> _EXERCISE DESCRIPTION_
Check every line of the material below for "November". Give the number of lines that have it, and only that.

> _DATA PROVIDED_
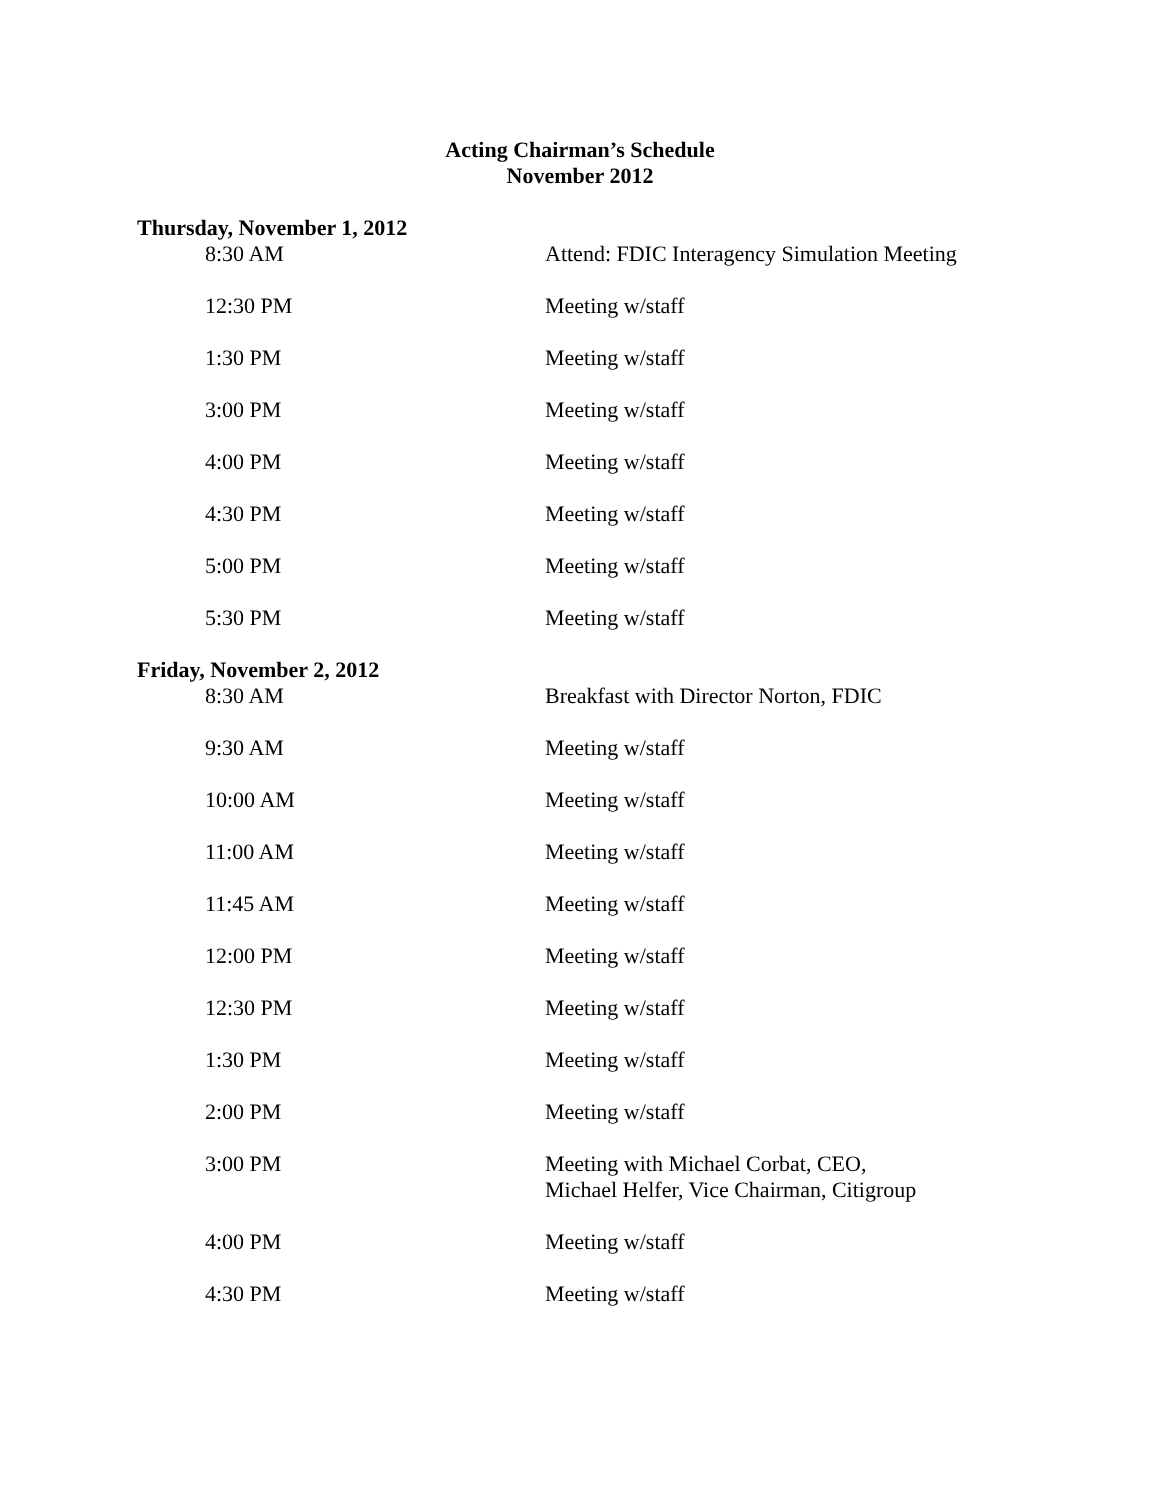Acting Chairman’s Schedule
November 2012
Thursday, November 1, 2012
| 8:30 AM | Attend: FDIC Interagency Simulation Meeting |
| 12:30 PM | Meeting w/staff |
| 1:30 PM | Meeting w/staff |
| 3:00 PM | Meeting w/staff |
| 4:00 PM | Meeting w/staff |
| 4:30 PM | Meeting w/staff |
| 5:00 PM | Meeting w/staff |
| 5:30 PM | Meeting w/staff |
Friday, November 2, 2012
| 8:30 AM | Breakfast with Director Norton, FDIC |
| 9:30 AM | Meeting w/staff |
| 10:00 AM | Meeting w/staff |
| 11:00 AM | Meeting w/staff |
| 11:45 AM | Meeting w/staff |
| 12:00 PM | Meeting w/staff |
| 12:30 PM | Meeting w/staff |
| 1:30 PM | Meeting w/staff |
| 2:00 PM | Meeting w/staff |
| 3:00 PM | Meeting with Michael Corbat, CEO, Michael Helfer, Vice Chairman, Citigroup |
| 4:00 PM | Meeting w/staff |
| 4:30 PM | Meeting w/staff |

> _ANSWER TO THE PROBLEM_
3